## Activities
1. For each statement below, decide whether it agrees with the passage about unemployment, answering yes or no and quoting the words of the passage that decide it. (a) The writer has had interviews but no job offers. (b) The writer thinks the mundane details of their own job search are unique. (c) James Hillman has written about the soul being nourished by its sense of place.
2. Transcribe part of the passage about unemployment, starting at the words "The stories of these" and stopping after the words "sense of soul.".

Extract provided below:

Meanwhile, of course, the networking, resume writing, posting, emailing and door-knocking began and has continued unabated. Unlike many folks I’ve heard about, I’ve actually had several responses and even some interviews. But, as yet, no actual offers. Have I mentioned that I’m 59 years old?
The stories of these mundane details may vary from person to person. Mine are certainly not unique. What are far more significant are the stories of how being unemployed affects your life, your thoughts, your emotions, your self-esteem and your sense of social worth.
On these matters, I can only speak for myself. What struck me most immediately was that, without my job, I had no place to go to. Not just the routine of going to work, but having a sense of ‘place’ and belonging in and to a place, was suddenly taken from me. The psychologist James Hillman has written extensively on the subject of the soul being nourished by its sense of place, and that our workplaces are, or should be, vital places that help instill a sense of shared purpose, of mutual encouragement, so that they themselves have a sense of soul.

End of Extract provided.
Supplied records below:

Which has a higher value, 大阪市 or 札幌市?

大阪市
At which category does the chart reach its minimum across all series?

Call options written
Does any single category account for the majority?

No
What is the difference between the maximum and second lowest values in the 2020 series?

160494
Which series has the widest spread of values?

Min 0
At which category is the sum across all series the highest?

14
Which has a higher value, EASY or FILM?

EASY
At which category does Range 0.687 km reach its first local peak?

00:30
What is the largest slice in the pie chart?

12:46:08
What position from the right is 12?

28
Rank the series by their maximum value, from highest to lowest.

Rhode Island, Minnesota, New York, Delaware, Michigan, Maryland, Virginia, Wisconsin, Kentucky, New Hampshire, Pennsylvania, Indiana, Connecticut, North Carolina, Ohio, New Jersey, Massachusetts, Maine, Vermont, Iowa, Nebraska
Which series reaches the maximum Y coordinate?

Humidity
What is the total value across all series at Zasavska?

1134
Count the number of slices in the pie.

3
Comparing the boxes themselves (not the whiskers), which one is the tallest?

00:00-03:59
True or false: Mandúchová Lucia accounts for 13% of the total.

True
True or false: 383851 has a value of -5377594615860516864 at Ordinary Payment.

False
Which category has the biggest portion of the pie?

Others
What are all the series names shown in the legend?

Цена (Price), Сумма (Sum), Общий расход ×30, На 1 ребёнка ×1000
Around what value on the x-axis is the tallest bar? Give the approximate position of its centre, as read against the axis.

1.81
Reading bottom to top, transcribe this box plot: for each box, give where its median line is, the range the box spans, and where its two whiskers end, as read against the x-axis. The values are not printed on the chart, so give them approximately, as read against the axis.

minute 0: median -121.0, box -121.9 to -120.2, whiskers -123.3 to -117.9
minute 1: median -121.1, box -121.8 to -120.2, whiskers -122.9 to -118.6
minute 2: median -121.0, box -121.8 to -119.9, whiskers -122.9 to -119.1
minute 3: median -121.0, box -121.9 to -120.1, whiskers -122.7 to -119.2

End of Supplied records.

## Responses to the tasks
1.
(a) Yes: "I’ve actually had several responses and even some interviews. But, as yet, no actual offers."
(b) No: "Mine are certainly not unique."
(c) Yes: "The psychologist James Hillman has written extensively on the subject of the soul being nourished by its sense of place"

2.
The stories of these mundane details may vary from person to person. Mine are certainly not unique. What are far more significant are the stories of how being unemployed affects your life, your thoughts, your emotions, your self-esteem and your sense of social worth.
On these matters, I can only speak for myself. What struck me most immediately was that, without my job, I had no place to go to. Not just the routine of going to work, but having a sense of ‘place’ and belonging in and to a place, was suddenly taken from me. The psychologist James Hillman has written extensively on the subject of the soul being nourished by its sense of place, and that our workplaces are, or should be, vital places that help instill a sense of shared purpose, of mutual encouragement, so that they themselves have a sense of soul.